WORK REQUIRED: Look for the word "engine" in the material below. Copy each line that has it.

========

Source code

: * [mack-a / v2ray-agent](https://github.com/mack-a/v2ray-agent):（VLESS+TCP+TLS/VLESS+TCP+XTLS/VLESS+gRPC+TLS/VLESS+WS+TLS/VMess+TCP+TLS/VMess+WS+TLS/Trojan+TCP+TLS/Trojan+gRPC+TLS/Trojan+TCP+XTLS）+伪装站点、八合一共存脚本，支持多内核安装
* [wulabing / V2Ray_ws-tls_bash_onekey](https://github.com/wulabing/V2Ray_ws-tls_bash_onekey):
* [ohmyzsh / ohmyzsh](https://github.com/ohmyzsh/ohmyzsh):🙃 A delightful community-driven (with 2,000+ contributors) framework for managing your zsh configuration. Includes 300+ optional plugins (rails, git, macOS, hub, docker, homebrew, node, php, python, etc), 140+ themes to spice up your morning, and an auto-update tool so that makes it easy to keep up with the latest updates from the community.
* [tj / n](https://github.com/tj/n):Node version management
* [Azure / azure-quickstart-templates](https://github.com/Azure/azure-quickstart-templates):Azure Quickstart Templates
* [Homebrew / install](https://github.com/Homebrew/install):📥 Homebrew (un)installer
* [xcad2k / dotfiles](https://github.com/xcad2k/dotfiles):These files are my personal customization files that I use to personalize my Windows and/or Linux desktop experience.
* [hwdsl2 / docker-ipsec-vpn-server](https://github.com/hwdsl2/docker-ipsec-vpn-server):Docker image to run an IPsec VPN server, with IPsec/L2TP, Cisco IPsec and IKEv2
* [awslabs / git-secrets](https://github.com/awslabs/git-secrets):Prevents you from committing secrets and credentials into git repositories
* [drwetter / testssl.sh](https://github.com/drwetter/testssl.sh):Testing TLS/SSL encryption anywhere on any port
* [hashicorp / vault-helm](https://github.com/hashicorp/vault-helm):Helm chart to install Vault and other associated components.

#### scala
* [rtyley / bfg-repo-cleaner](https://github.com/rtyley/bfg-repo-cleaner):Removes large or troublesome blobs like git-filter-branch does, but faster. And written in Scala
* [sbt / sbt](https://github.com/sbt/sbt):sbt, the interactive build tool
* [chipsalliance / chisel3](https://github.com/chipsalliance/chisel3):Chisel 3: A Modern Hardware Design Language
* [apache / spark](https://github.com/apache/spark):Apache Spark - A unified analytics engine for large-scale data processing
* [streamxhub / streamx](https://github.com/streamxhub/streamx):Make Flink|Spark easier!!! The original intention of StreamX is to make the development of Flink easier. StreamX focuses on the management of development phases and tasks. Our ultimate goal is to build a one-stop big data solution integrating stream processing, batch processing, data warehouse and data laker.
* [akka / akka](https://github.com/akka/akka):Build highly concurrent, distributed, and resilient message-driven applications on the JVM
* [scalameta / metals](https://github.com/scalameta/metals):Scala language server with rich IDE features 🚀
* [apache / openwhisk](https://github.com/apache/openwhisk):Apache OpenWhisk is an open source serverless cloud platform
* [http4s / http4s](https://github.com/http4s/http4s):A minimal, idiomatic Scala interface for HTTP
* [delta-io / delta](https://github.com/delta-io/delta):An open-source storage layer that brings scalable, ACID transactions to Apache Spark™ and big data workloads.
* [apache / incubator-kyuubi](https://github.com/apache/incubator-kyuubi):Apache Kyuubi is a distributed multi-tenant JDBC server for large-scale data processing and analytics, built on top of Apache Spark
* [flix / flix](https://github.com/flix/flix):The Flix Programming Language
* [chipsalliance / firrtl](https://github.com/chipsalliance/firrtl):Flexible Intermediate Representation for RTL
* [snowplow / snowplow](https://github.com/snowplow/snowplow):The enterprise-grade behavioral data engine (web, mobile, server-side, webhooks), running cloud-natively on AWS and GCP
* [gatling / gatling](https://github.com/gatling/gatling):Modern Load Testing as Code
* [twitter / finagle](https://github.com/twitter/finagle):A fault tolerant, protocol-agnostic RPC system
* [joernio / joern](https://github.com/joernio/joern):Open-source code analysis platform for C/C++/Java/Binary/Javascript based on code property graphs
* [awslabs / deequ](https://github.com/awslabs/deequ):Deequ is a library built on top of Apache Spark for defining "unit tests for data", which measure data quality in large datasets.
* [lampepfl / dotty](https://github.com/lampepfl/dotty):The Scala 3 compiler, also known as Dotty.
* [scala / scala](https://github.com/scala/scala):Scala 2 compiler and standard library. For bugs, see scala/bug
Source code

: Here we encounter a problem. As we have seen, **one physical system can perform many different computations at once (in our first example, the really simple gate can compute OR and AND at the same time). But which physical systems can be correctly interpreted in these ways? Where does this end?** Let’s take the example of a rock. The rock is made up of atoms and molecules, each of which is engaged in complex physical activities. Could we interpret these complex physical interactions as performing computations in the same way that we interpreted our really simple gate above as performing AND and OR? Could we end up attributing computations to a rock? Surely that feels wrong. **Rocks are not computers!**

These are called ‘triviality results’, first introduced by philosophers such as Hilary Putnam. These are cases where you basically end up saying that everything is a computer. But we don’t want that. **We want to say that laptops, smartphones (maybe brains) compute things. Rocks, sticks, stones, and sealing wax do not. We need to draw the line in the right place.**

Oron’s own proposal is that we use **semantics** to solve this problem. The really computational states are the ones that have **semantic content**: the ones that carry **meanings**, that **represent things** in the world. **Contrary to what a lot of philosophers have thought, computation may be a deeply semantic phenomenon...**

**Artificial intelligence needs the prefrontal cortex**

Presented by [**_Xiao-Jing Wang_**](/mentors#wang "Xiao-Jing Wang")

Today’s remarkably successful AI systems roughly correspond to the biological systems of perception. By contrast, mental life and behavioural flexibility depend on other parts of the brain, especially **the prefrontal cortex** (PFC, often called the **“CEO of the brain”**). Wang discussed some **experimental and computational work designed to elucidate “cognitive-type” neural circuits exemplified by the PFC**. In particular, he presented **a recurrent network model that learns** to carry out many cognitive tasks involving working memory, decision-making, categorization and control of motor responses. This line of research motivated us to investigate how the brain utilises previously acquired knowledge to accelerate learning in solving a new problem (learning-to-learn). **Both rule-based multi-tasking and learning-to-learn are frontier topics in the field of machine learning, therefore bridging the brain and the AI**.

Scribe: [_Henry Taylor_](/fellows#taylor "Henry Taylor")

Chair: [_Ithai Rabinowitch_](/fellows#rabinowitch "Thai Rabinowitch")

========

ANSWER FOR THE TASK:
* [apache / spark](https://github.com/apache/spark):Apache Spark - A unified analytics engine for large-scale data processing
* [snowplow / snowplow](https://github.com/snowplow/snowplow):The enterprise-grade behavioral data engine (web, mobile, server-side, webhooks), running cloud-natively on AWS and GCP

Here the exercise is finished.